EXERCISE OBJECTIVE -> The reply is to contain the full listing, repeated exactly, with pictures left out.

Start of DATA EXTRACT

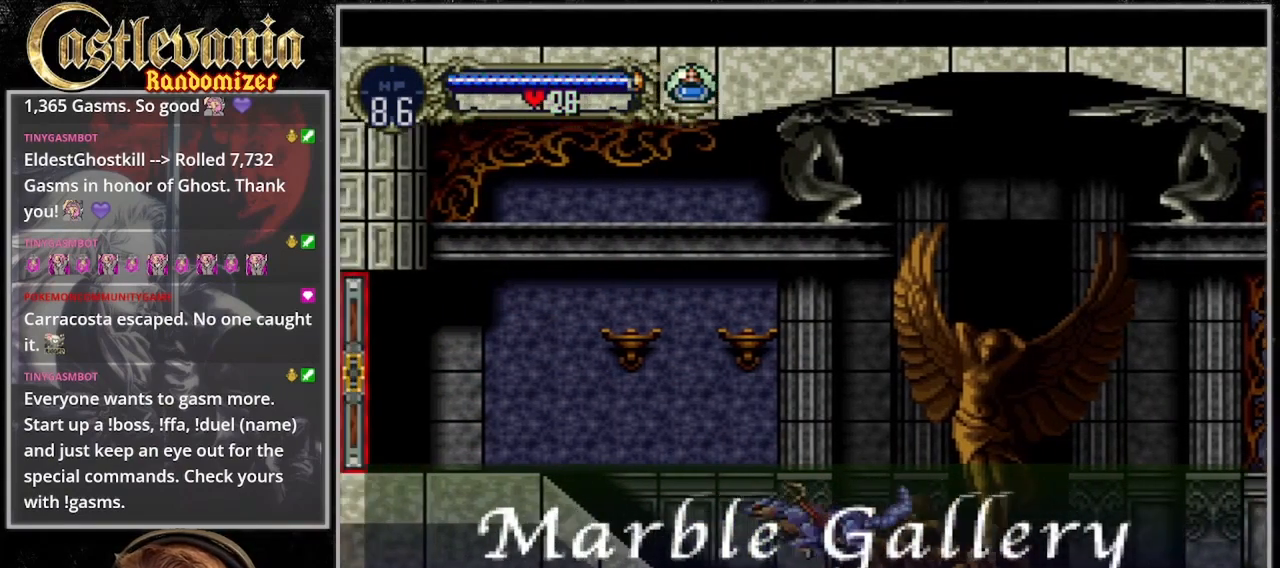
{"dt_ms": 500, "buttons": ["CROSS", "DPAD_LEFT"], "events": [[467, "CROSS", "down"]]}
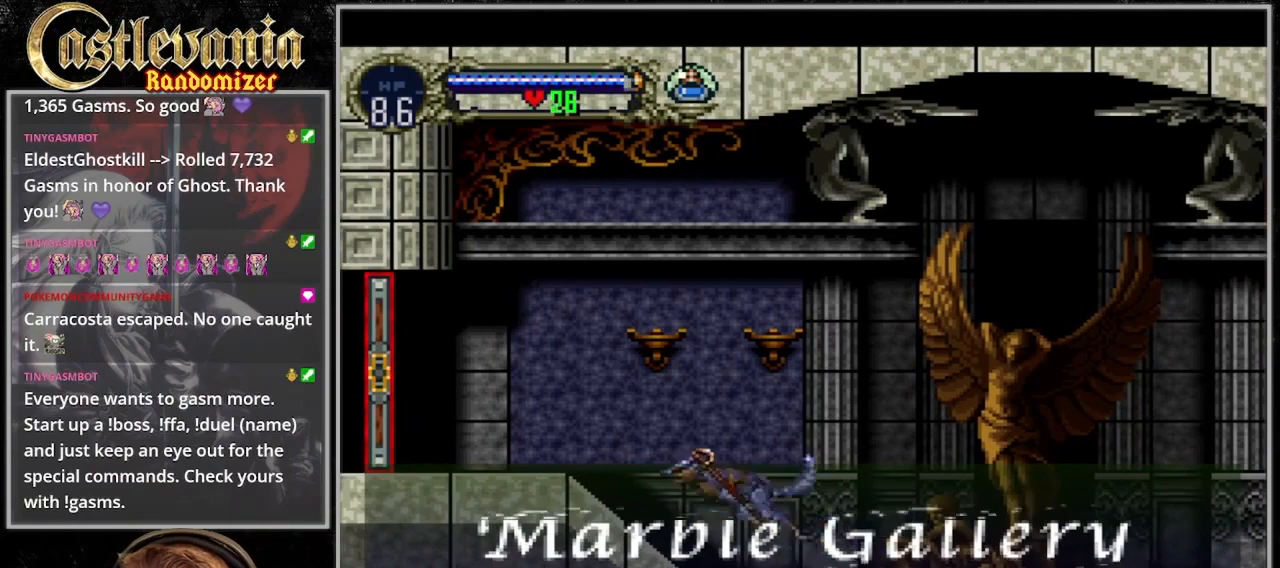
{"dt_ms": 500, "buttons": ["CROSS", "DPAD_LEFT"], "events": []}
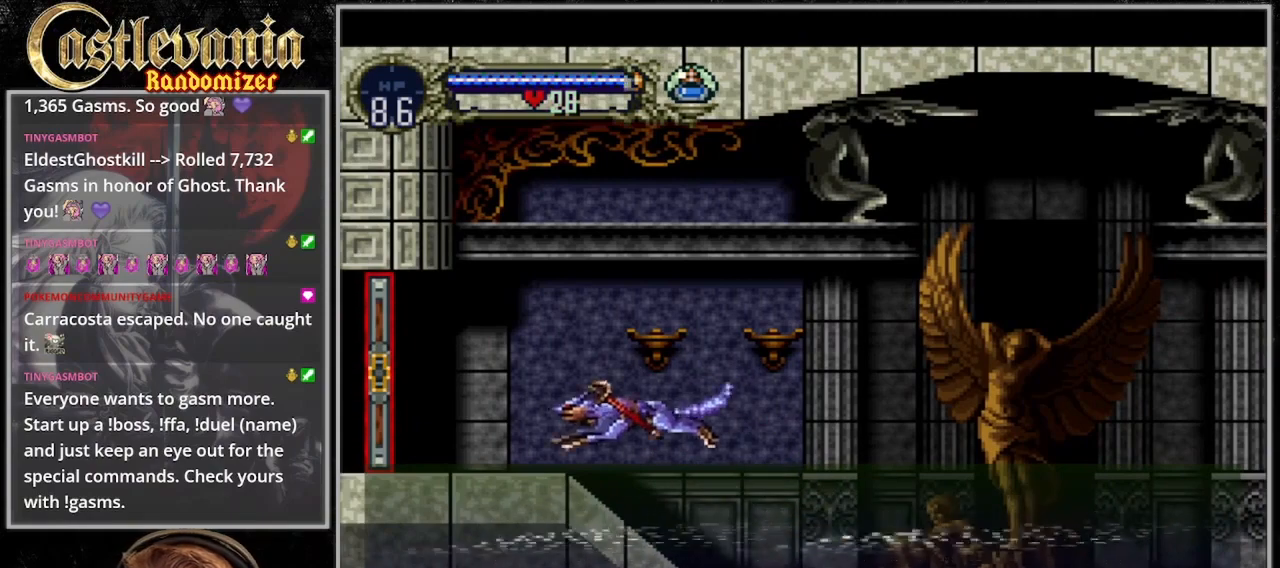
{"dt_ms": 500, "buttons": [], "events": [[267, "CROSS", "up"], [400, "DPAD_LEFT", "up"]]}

End of DATA EXTRACT

OUTPUT FOR THIS EXERCISE ->
{"dt_ms": 500, "buttons": ["CROSS", "DPAD_LEFT"], "events": [[467, "CROSS", "down"]]}
{"dt_ms": 500, "buttons": ["CROSS", "DPAD_LEFT"], "events": []}
{"dt_ms": 500, "buttons": [], "events": [[267, "CROSS", "up"], [400, "DPAD_LEFT", "up"]]}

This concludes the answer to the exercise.